(In cosa consiste): Puoi trascrivere qui tutte le righe riportate sotto, identiche all'originale?

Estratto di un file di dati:
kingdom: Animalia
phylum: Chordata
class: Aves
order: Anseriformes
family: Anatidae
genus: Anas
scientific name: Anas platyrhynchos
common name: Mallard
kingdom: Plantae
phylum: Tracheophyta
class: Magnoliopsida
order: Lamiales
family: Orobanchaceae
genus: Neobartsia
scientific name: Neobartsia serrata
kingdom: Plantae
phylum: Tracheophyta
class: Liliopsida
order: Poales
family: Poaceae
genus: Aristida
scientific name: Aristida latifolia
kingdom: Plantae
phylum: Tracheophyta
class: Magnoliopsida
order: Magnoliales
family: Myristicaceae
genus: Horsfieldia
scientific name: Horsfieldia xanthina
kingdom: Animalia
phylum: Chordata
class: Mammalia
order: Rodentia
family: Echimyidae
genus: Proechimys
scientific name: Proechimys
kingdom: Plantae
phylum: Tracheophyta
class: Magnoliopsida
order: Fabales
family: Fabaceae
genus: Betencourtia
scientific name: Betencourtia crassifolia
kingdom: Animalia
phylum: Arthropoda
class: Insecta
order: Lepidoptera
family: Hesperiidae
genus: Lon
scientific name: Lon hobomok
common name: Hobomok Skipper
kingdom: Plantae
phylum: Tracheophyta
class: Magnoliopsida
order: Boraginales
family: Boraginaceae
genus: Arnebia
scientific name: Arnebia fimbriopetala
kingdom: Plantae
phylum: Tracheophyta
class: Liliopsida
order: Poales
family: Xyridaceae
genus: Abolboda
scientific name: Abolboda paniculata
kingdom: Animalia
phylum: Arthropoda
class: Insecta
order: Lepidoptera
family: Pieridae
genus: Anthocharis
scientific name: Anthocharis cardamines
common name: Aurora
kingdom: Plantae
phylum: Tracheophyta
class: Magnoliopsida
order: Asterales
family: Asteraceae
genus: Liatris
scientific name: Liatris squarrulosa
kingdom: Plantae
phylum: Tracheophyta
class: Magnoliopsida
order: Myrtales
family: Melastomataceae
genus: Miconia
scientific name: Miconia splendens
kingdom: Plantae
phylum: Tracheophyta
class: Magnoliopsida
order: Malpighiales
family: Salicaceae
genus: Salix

(Soluzione):
kingdom: Animalia
phylum: Chordata
class: Aves
order: Anseriformes
family: Anatidae
genus: Anas
scientific name: Anas platyrhynchos
common name: Mallard
kingdom: Plantae
phylum: Tracheophyta
class: Magnoliopsida
order: Lamiales
family: Orobanchaceae
genus: Neobartsia
scientific name: Neobartsia serrata
kingdom: Plantae
phylum: Tracheophyta
class: Liliopsida
order: Poales
family: Poaceae
genus: Aristida
scientific name: Aristida latifolia
kingdom: Plantae
phylum: Tracheophyta
class: Magnoliopsida
order: Magnoliales
family: Myristicaceae
genus: Horsfieldia
scientific name: Horsfieldia xanthina
kingdom: Animalia
phylum: Chordata
class: Mammalia
order: Rodentia
family: Echimyidae
genus: Proechimys
scientific name: Proechimys
kingdom: Plantae
phylum: Tracheophyta
class: Magnoliopsida
order: Fabales
family: Fabaceae
genus: Betencourtia
scientific name: Betencourtia crassifolia
kingdom: Animalia
phylum: Arthropoda
class: Insecta
order: Lepidoptera
family: Hesperiidae
genus: Lon
scientific name: Lon hobomok
common name: Hobomok Skipper
kingdom: Plantae
phylum: Tracheophyta
class: Magnoliopsida
order: Boraginales
family: Boraginaceae
genus: Arnebia
scientific name: Arnebia fimbriopetala
kingdom: Plantae
phylum: Tracheophyta
class: Liliopsida
order: Poales
family: Xyridaceae
genus: Abolboda
scientific name: Abolboda paniculata
kingdom: Animalia
phylum: Arthropoda
class: Insecta
order: Lepidoptera
family: Pieridae
genus: Anthocharis
scientific name: Anthocharis cardamines
common name: Aurora
kingdom: Plantae
phylum: Tracheophyta
class: Magnoliopsida
order: Asterales
family: Asteraceae
genus: Liatris
scientific name: Liatris squarrulosa
kingdom: Plantae
phylum: Tracheophyta
class: Magnoliopsida
order: Myrtales
family: Melastomataceae
genus: Miconia
scientific name: Miconia splendens
kingdom: Plantae
phylum: Tracheophyta
class: Magnoliopsida
order: Malpighiales
family: Salicaceae
genus: Salix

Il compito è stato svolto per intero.